Records from a collection
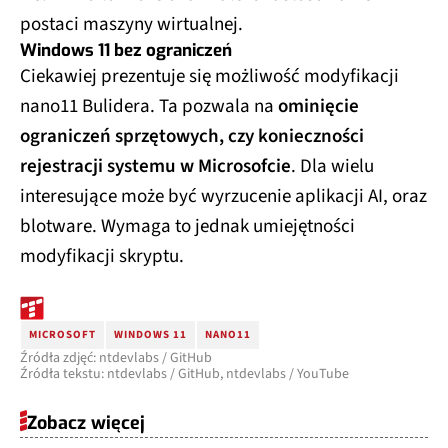
postaci maszyny wirtualnej.
Windows 11 bez ograniczeń
Ciekawiej prezentuje się możliwość modyfikacji
nano11 Bulidera. Ta pozwala na
ominięcie
ograniczeń sprzętowych, czy konieczności
rejestracji systemu w Microsofcie
. Dla wielu
interesujące może być wyrzucenie aplikacji AI, oraz
blotware. Wymaga to jednak umiejętności
modyfikacji skryptu.
MICROSOFT
WINDOWS 11
NANO11
Źródła zdjęć: ntdevlabs / GitHub
Źródła tekstu: ntdevlabs / GitHub, ntdevlabs / YouTube
Zobacz więcej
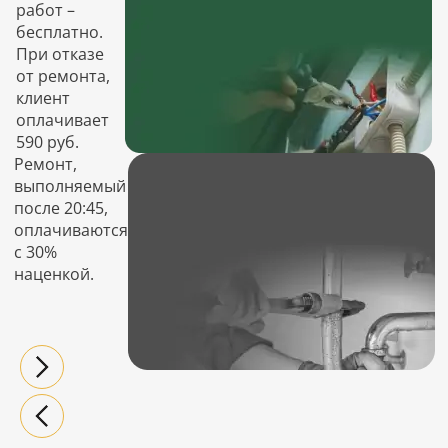
работ –
бесплатно.
При отказе
от ремонта,
клиент
оплачивает
590 руб.
Ремонт,
выполняемый
после 20:45,
оплачиваются
с 30%
наценкой.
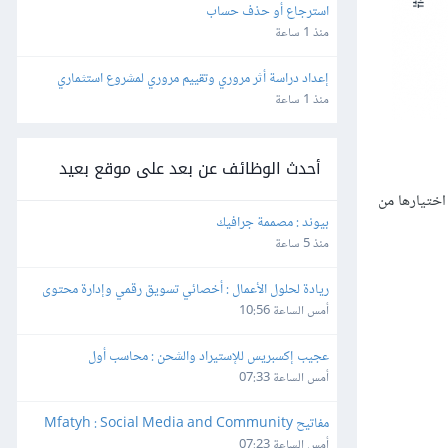
استرجاع أو حذف حساب
منذ 1 ساعة
إعداد دراسة أثر مروري وتقييم مروري لمشروع استثماري
منذ 1 ساعة
أحدث الوظائف عن بعد على موقع بعيد
اختيارها من
بيوند : مصممة جرافيك
منذ 5 ساعة
ريادة لحلول الأعمال : أخصائي تسويق رقمي وإدارة محتوى
أمس الساعة 10:56
عجيب إكسبريس للإستيراد والشحن : محاسب أول
أمس الساعة 07:33
مفاتيح Mfatyh : Social Media and Community 
Manager
أمس الساعة 07:23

■ Job ■
Retype the entries above exactly. Stop after the line containing "Źródła tekstu: ntdevlabs", and omit the pictures.

■ Answer box ■
postaci maszyny wirtualnej.
Windows 11 bez ograniczeń
Ciekawiej prezentuje się możliwość modyfikacji
nano11 Bulidera. Ta pozwala na
ominięcie
ograniczeń sprzętowych, czy konieczności
rejestracji systemu w Microsofcie
. Dla wielu
interesujące może być wyrzucenie aplikacji AI, oraz
blotware. Wymaga to jednak umiejętności
modyfikacji skryptu.
MICROSOFT
WINDOWS 11
NANO11
Źródła zdjęć: ntdevlabs / GitHub
Źródła tekstu: ntdevlabs / GitHub, ntdevlabs / YouTube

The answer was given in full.